Using this fake dataset on lemur feeding rates do a two-factor ANOVA to determine whether feeding rate is influenced by sex and by the group each individual belongs to.

1. Make a boxplot of feeding rate by sex
2. Make a boxplot of feeding rate by group
3. Show the ANOVA table for the two way ANOVA
4. Make an interaction plot of your two way ANOVA
5. Explain whether or not there is an interaction between the two factors.

Note: the first column of this dataset contains row numbers, so it doesn’t have a column heading. This is a common situation, so there is an option in the read.table() function to deal with it. You simply indicate which column number contains the row.names (in this case the names are numbers!). So the following code will work read.table("https://hompal-stats.wabarr.com/datasets/lemurfeeding.txt", header=T, row.names = 1)

## Problem # 2

Write a function to simulate the kind of data suitable for ANOVA, with two groups and some difference in means between the groups.
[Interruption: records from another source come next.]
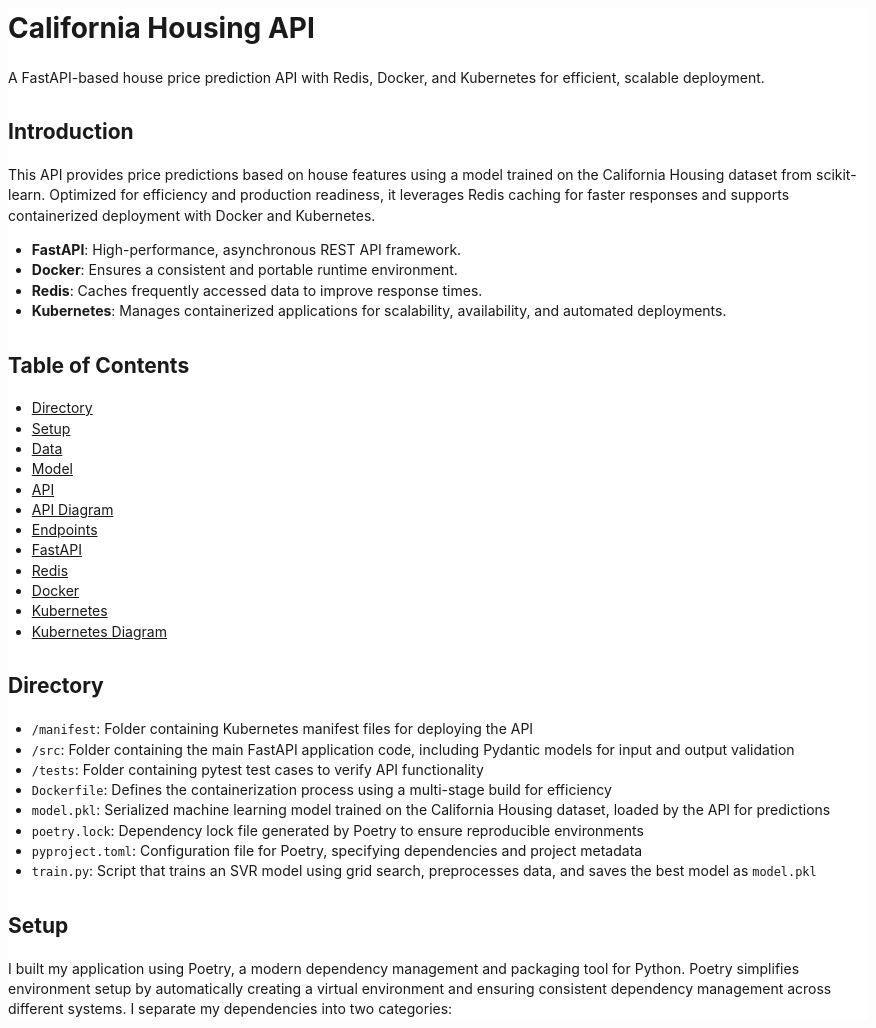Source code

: # California Housing API

A FastAPI-based house price prediction API with Redis, Docker, and Kubernetes for efficient, scalable deployment.

## Introduction

This API provides price predictions based on house features using a model trained on the California Housing dataset from scikit-learn. Optimized for efficiency and production readiness, it leverages Redis caching for faster responses and supports containerized deployment with Docker and Kubernetes.

- **FastAPI**: High-performance, asynchronous REST API framework.
- **Docker**: Ensures a consistent and portable runtime environment.
- **Redis**: Caches frequently accessed data to improve response times.
- **Kubernetes**: Manages containerized applications for scalability, availability, and automated deployments.

## Table of Contents

- [Directory](#directory)
- [Setup](#setup)
- [Data](#data)
- [Model](#model)
- [API](#api)
- [API Diagram](#api-diagram)
- [Endpoints](#endpoints)
- [FastAPI](#fastapi)
- [Redis](#redis)
- [Docker](#docker)
- [Kubernetes](#kubernetes)
- [Kubernetes Diagram](#deployment-diagram)

## Directory

- `/manifest`: Folder containing Kubernetes manifest files for deploying the API
- `/src`: Folder containing the main FastAPI application code, including Pydantic models for input and output validation
- `/tests`: Folder containing pytest test cases to verify API functionality
- `Dockerfile`: Defines the containerization process using a multi-stage build for efficiency
- `model.pkl`: Serialized machine learning model trained on the California Housing dataset, loaded by the API for predictions
- `poetry.lock`: Dependency lock file generated by Poetry to ensure reproducible environments
- `pyproject.toml`: Configuration file for Poetry, specifying dependencies and project metadata
- `train.py`: Script that trains an SVR model using grid search, preprocesses data, and saves the best model as `model.pkl`

## Setup

I built my application using Poetry, a modern dependency management and packaging tool for Python. Poetry simplifies environment setup by automatically creating a virtual environment and ensuring consistent dependency management across different systems.  I separate my dependencies into two categories:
You can simulate the data using the equation you saw in the ANOVA slide show.

$Y_{ij}=\mu + A_i + \epsilon_{ij}$

Assume that the design is balanced (groups have same sample size).

Your function should take the following arguments and default values:

• sampleSize default 20. The total sample size of both groups combined
• grandMean default 50. The grand mean of the data (ignoring group)
• errorSD default 5. The standard deviation of the error term
• meanDiff default 3. The difference between the means of the two treatment groups

Your function should do the following:

• create the error term
• create the grouping vector
• simulate the y variable using the supplied parameters
• make a boxplot with the groups on the x axis and the value of y on the y axis (you may have to explicitly print your plot if you use ggplot2 from within your function)
• do the ANOVA
• return the p value from the anova

### End by answering the following questions:

1. what effect (if any) does increasing the sample size have on the p value for a given set of parameters?
2. what about increasing the grand mean?
3. what about increasing the standard deviation of the error term

*make sure to show me a run of your function to prove that it works!